## Preguntas de estudio
a) Traduce al inglés la oración del texto de estudio que comienza con "Lo de Garrido no es tan distinto".
b) Responde brevemente estas preguntas a partir del texto de estudio.
(i) ¿Qué formas de conducta, según el texto, son evidentes y reiteradas en casi todo lo que hacen las autoridades?
(ii) ¿Qué edificio llevó a demoler el clasismo de las fuerzas armadas, y con qué medios?
(iii) ¿Quiénes cumplen penas increíbles en las cárceles?

## Texto de estudio
- - - -

Pero la conducta de este predicador edil no es tan distinta a la de otros personajes con más mérito intelectual y más poder, como aquellos que han gobernado con bonos electorales, dádivas, arreglines, acomodos, coimas, sobresueldos y un sinfín de técnicas algo más prolijas que la “luca” de Dios. Lo de Garrido no es tan distinto a otras formas de corrupción, manipulación o abuso, que son evidentes y reiteradas en casi todo lo que hacen las autoridades. De partida, todas casi eternas -como el alcalde-. Es una expresión de la cultura dominante. Pero no es la única.
Que un general de la República manifieste su odio por los pobres, los homosexuales y ciertos creyentes, confirma que la bipolaridad en Chile es una marca indeleble, que no es nada nuevo. El clasismo de las fuerza armadas, su aversión por todo lo que huela a roto, los llevó a demoler La Moneda con tanques y aviones. Y luego, a perseguir con saña a gente del pueblo hasta sumar miles de muertos y desaparecidos, centenares de miles de torturados y otros tantos exiliados.
Tampoco es posible desagregar de esta cultura el hecho atroz que, en virtud de reglamentos absurdos, un cruel degollador pueda caminar por las calles como si nada, mientras en las cárceles cumplen penas increíbles quienes roban dos chauchas. Luchadores contra el tirano no pueden regresar a su país, pero sujetos como el diputado Moreira, y los que adoran no sólo el bastón del dictador sino que el conjunto de su obra imperecedera de muertos, desaparecidos y torturados -que deberían estar condenados por autores, cómplices o encubridores-, gozan de todos los beneficios que otorga el sistema a los ganadores. Duermen, como si no le debieran a nadie.

- - - -

[Contenido transcrito de la página]

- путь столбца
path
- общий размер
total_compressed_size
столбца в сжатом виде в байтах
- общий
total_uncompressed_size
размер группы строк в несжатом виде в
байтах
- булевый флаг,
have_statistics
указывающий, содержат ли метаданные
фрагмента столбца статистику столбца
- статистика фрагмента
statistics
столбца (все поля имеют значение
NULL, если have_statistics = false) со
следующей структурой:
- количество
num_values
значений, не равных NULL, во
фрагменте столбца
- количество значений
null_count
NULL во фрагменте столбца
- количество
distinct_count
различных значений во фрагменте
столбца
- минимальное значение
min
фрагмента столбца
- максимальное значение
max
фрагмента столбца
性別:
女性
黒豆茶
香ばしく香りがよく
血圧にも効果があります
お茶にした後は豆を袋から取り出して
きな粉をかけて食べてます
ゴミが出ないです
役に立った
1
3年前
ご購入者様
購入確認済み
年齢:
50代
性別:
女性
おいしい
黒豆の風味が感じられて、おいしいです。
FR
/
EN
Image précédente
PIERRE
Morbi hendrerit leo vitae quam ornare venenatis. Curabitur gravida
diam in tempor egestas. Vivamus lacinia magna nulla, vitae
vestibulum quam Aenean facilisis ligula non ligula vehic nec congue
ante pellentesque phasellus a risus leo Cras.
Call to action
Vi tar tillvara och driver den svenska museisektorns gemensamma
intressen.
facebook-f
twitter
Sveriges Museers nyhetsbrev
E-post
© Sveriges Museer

- - - -

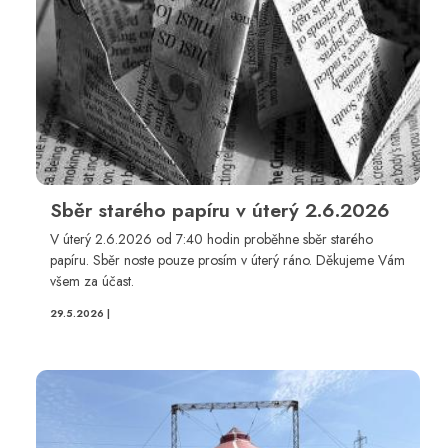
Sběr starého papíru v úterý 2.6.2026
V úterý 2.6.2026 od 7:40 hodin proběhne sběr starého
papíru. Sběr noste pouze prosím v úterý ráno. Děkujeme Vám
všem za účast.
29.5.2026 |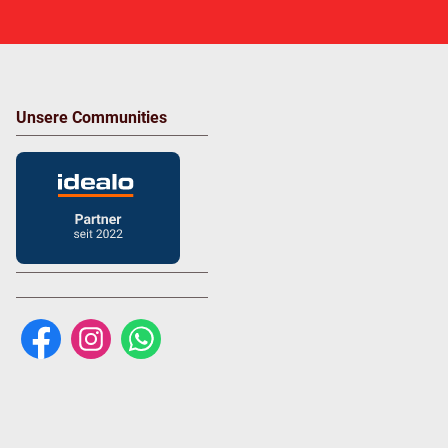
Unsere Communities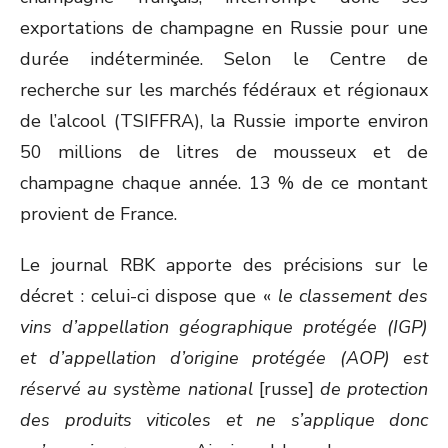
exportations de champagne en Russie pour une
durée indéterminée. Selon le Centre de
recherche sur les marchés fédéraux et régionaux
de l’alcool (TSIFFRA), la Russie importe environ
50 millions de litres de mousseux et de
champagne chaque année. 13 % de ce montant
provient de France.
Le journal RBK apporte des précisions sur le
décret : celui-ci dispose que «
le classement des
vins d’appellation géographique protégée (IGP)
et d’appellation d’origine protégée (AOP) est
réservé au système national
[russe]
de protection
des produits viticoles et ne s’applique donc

- - - -

## Clave de respuestas
a) What Garrido did is not so different from other forms of corruption, manipulation or abuse, which are evident and repeated in almost everything the authorities do.

b)
(i) Otras formas de corrupción, manipulación o abuso.
(ii) La Moneda, con tanques y aviones.
(iii) Quienes roban dos chauchas.